** ENTRIES SHOWN follows **
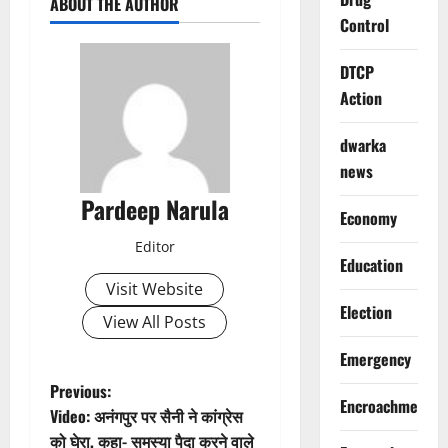
ABOUT THE AUTHOR
Control
DTCP
Action
dwarka
news
Pardeep Narula
Economy
Editor
Education
Visit Website
Election
View All Posts
Emergency
P
Previous:
Encroachment
Video: अनंगपुर पर सैनी ने कांग्रेस
o
को घेरा, कहा- समस्या पैदा करने वाले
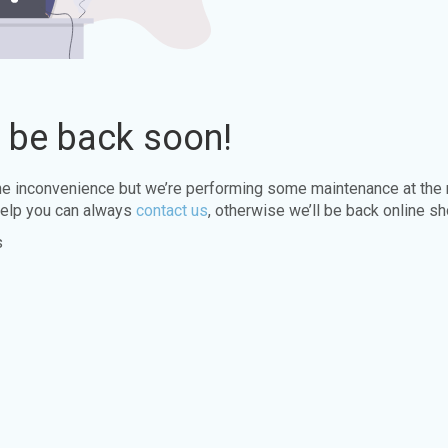
l be back soon!
the inconvenience but we’re performing some maintenance at the
elp you can always
contact us
, otherwise we’ll be back online sh
s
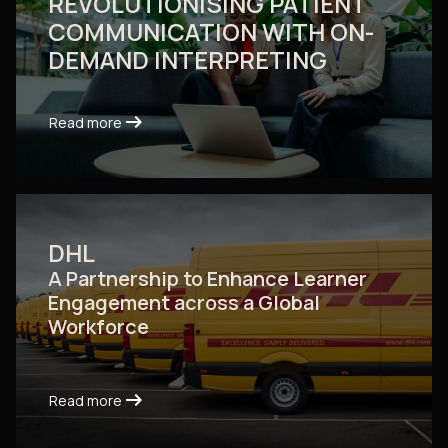
REVOLUTIONISING PATIENT
COMMUNICATION WITH ON-
DEMAND INTERPRETING
arrow_right_alt
arrow_right_alt
Read more
Read more
DHL
A Partnership to Enhance Learner
Engagement across a Global
Workforce
arrow_right_alt
arrow_right_alt
Read more
Read more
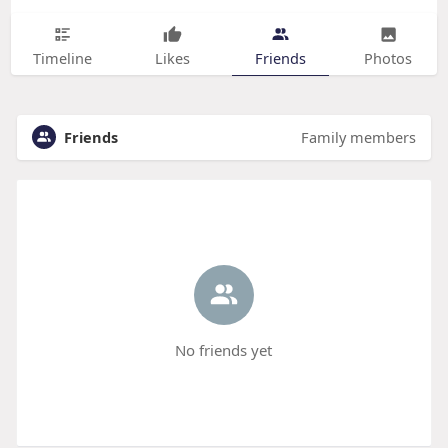
Timeline
Likes
Friends
Photos
Friends
Family members
No friends yet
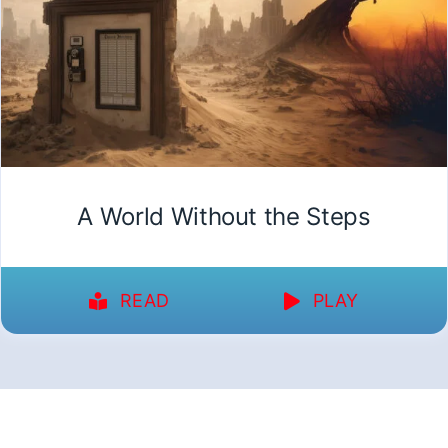
A World Without the Steps
READ
PLAY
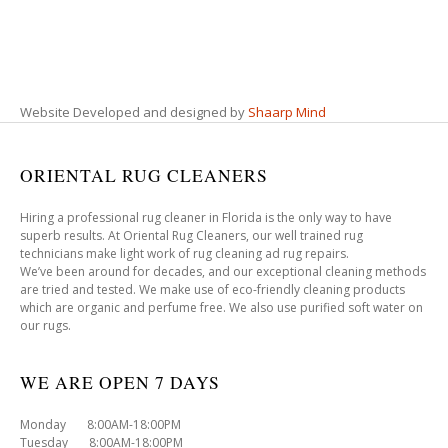
Website Developed and designed by
Shaarp Mind
ORIENTAL RUG CLEANERS
Hiring a professional rug cleaner in Florida is the only way to have
superb results. At Oriental Rug Cleaners, our well trained rug
technicians make light work of rug cleaning ad rug repairs.
We’ve been around for decades, and our exceptional cleaning methods
are tried and tested. We make use of eco-friendly cleaning products
which are organic and perfume free. We also use purified soft water on
our rugs.
WE ARE OPEN 7 DAYS
Monday 8:00AM-18:00PM
Tuesday 8:00AM-18:00PM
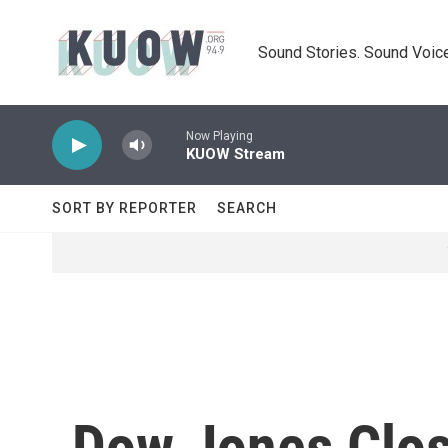
Skip to main content
Sound Stories. Sound Voice
Now Playing
KUOW Stream
SORT BY REPORTER
SEARCH
Dow Jones Clos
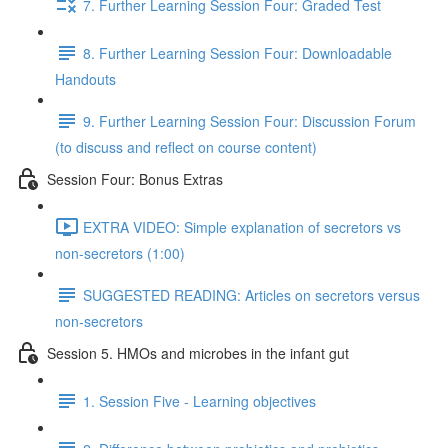
7. Further Learning Session Four: Graded Test
8. Further Learning Session Four: Downloadable
Handouts
9. Further Learning Session Four: Discussion Forum
(to discuss and reflect on course content)
Session Four: Bonus Extras
EXTRA VIDEO: Simple explanation of secretors vs
non-secretors (1:00)
SUGGESTED READING: Articles on secretors versus
non-secretors
Session 5. HMOs and microbes in the infant gut
1. Session Five - Learning objectives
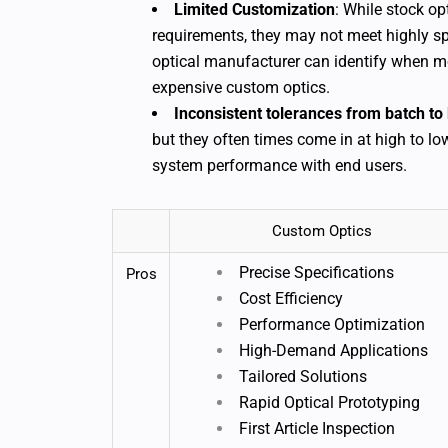
Limited Customization
: While stock op
requirements, they may not meet highly sp
optical manufacturer can identify when mo
expensive custom optics.
Inconsistent tolerances from batch to 
but they often times come in at high to lo
system performance with end users.
Custom Optics
Precise Specifications
Pros
Cost Efficiency
Performance Optimization
High-Demand Applications
Tailored Solutions
Rapid Optical Prototyping
First Article Inspection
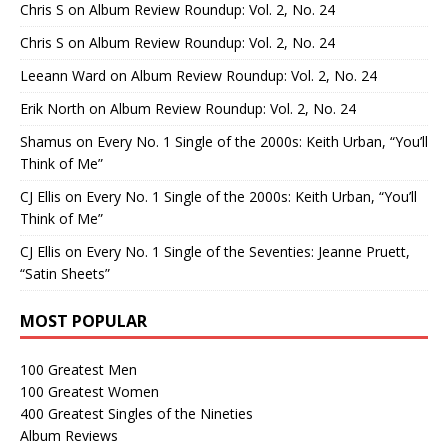
Chris S
on
Album Review Roundup: Vol. 2, No. 24
Chris S
on
Album Review Roundup: Vol. 2, No. 24
Leeann Ward
on
Album Review Roundup: Vol. 2, No. 24
Erik North
on
Album Review Roundup: Vol. 2, No. 24
Shamus
on
Every No. 1 Single of the 2000s: Keith Urban, “You’ll
Think of Me”
CJ Ellis
on
Every No. 1 Single of the 2000s: Keith Urban, “You’ll
Think of Me”
CJ Ellis
on
Every No. 1 Single of the Seventies: Jeanne Pruett,
“Satin Sheets”
MOST POPULAR
100 Greatest Men
100 Greatest Women
400 Greatest Singles of the Nineties
Album Reviews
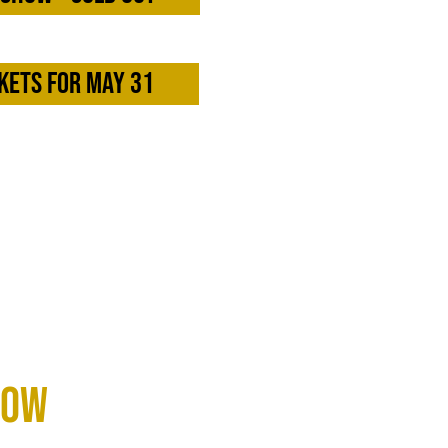
kets for May 31
now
** End of ENTRIES SHOWN **
_TASK DETAILS_.
Please give back an exact copy of the entries above from their first line through the line containing "superb results. At", leaving the pictures aside.

_OUTPUT OF THE EXERCISE_.
ABOUT THE AUTHOR
Control
DTCP
Action
dwarka
news
Pardeep Narula
Economy
Editor
Education
Visit Website
Election
View All Posts
Emergency
P
Previous:
Encroachment
Video: अनंगपुर पर सैनी ने कांग्रेस
o
को घेरा, कहा- समस्या पैदा करने वाले
l be back soon!
the inconvenience but we’re performing some maintenance at the
elp you can always
contact us
, otherwise we’ll be back online sh
s
REVOLUTIONISING PATIENT
COMMUNICATION WITH ON-
DEMAND INTERPRETING
arrow_right_alt
arrow_right_alt
Read more
Read more
DHL
A Partnership to Enhance Learner
Engagement across a Global
Workforce
arrow_right_alt
arrow_right_alt
Read more
Read more
Timeline
Likes
Friends
Photos
Friends
Family members
No friends yet
A World Without the Steps
READ
PLAY
Website Developed and designed by
Shaarp Mind
ORIENTAL RUG CLEANERS
Hiring a professional rug cleaner in Florida is the only way to have
superb results. At Oriental Rug Cleaners, our well trained rug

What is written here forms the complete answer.